Baxter was interested in World War I because his grandfather, Archie, volunteered for replacement Australian forces in 1916. The circumstances of the enlistment, his return, and later abandonment of the Baxter family became a trigger for his grandson’s tracing his steps in the Parisian world of the time. Each short chapter manages to capture vividly a sense of the times, a paperback to finish in as non-stop as daily routine permits.

I harbored a more personal interest in wartime Paris, also. Beyond the fact that my father joined the Canadian artillery as a replacement, also in 1916, a fact and resulting ambiance that hovered around the family during most of my childhood, I wrote about Josephine Redding, a young American volunteer nurse during the first year of the war, who died in a New York hotel room in 1915. Her diary provided perspective and fuel for Baxter’s descriptions.

Several years ago, I registered that Diaghilev premiered Leonid Massine’s Parade in Paris in 1917, and that World War I was still being fought not so very far away from Paris, some forty miles in fact. This information both thrilled and gave me a shudder. The Russian Revolution had started in February with the abdication of Czar Nicholas II and the effective loss of Russians fighting as the Communists endeavors to solidify their control of the former Russian empire.

On pages 217-219, Baxter records Jean Cocteau and Pablo Picasso’s trip made to Rome to pitch the idea of Paradeto Serge Diaghilev. True to his dictum, Etonne moi, “Astonish me”, Diaghilev bought the idea of a ballet roughly based on a traveling circus.

Chapter 31, “I Love a Parade,” pages 289-299, tells the story of the production. It has just about everything to qualify it for a zany Marx brothers feature; I think it’s safe to say it introduced the particular form of social chaos that came to be known as The Roaring Twenties.
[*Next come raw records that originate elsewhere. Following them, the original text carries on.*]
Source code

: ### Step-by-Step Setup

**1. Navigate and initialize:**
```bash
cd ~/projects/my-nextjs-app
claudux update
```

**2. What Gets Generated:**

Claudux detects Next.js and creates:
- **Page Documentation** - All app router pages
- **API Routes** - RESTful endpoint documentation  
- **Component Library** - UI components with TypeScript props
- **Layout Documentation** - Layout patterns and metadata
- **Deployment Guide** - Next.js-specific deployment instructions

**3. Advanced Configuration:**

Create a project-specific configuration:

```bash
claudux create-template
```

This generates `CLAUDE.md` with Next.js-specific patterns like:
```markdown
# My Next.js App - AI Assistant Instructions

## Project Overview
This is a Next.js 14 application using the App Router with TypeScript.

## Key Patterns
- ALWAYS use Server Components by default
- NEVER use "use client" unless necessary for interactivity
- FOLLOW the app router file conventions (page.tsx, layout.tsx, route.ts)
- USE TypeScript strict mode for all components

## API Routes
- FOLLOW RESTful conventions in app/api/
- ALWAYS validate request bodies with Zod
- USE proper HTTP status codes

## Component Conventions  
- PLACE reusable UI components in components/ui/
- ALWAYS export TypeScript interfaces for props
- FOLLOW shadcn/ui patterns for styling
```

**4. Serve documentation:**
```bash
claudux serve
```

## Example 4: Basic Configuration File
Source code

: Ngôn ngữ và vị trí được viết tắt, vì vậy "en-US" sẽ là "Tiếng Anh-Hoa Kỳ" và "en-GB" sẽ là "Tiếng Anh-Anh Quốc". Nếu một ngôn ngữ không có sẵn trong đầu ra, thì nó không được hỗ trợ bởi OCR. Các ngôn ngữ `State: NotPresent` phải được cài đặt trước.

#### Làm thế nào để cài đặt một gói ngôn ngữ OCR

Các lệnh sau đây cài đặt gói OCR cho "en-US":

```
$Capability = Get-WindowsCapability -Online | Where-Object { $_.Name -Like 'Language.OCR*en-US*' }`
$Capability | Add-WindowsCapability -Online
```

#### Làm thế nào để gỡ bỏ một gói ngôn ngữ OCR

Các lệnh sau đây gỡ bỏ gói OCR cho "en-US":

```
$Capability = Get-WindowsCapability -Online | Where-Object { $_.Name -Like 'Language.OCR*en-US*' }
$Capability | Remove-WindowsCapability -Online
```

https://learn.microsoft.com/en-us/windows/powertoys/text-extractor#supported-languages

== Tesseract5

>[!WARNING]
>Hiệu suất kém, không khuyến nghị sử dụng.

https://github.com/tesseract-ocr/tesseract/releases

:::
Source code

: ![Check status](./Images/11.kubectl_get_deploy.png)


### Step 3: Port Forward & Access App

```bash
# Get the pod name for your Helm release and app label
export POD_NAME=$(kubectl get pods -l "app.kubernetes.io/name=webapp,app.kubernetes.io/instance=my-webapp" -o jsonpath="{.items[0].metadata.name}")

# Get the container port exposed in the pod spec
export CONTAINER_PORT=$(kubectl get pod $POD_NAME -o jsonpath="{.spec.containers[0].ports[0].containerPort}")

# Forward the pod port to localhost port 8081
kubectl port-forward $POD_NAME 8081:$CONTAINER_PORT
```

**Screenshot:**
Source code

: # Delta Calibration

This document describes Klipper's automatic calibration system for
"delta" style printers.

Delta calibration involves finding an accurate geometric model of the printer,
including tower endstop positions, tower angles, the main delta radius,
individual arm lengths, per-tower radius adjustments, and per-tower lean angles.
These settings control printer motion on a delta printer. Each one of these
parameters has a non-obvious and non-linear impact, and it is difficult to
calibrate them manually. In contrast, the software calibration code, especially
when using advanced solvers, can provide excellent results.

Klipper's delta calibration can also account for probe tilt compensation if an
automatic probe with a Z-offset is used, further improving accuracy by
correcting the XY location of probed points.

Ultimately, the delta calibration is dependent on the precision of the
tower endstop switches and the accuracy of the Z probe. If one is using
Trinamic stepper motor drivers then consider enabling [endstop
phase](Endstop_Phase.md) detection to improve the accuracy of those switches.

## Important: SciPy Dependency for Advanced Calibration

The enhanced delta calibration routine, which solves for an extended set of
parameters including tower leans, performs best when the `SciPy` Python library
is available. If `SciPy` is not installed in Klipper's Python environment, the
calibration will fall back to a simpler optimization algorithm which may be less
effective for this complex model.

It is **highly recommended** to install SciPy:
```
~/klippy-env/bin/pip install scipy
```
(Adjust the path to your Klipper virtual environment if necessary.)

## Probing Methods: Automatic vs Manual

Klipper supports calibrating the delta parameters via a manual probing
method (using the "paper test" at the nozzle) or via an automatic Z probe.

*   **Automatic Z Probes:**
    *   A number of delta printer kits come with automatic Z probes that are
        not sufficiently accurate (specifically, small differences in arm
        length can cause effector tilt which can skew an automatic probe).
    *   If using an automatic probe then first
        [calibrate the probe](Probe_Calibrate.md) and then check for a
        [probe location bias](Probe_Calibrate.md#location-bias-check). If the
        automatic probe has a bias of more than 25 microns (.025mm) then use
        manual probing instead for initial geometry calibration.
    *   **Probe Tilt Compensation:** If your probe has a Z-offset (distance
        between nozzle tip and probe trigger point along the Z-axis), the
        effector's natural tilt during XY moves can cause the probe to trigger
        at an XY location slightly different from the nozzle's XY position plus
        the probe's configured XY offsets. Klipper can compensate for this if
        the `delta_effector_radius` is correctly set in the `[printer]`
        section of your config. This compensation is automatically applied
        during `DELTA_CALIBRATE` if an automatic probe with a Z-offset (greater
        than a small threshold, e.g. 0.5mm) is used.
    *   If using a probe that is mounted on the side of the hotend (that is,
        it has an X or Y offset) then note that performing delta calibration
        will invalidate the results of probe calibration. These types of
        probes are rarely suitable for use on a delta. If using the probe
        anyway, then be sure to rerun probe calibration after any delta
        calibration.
For starters, this is the first account I have read placing Parade’s premiere at the Theatre du Chatelet in the afternoon; it was a charity matinee, wartime conditions ruling electricity and public transportation, even the number of times a theater could be open for performances. The 3K sized venue was jammed, thanks not only to Cocteau and Picasso, but also to Erik Satie; he was morose when horns and jostling milk bottles were added for effect.

The work was startling; Massine had incorporated ragtime, the cakewalk and the “one-step”, placing them on stage with a company noted for oriental exoticism,” Russian folk and fairytales. Anyone seeing Gary Chryst in the Joffrey Ballet’s revival understands some of the impact. Francis Poulenc was shocked and the music critics slammed the production. Cocteau was delighted; he had created a scandale to rival Sacre du Printemps. With the rumor that in certain loges love-making occurred during the performance, Baxter concluded the chapter, “It really was the hottest ticket in town.”

Draw your own examples in the contemporary dance world.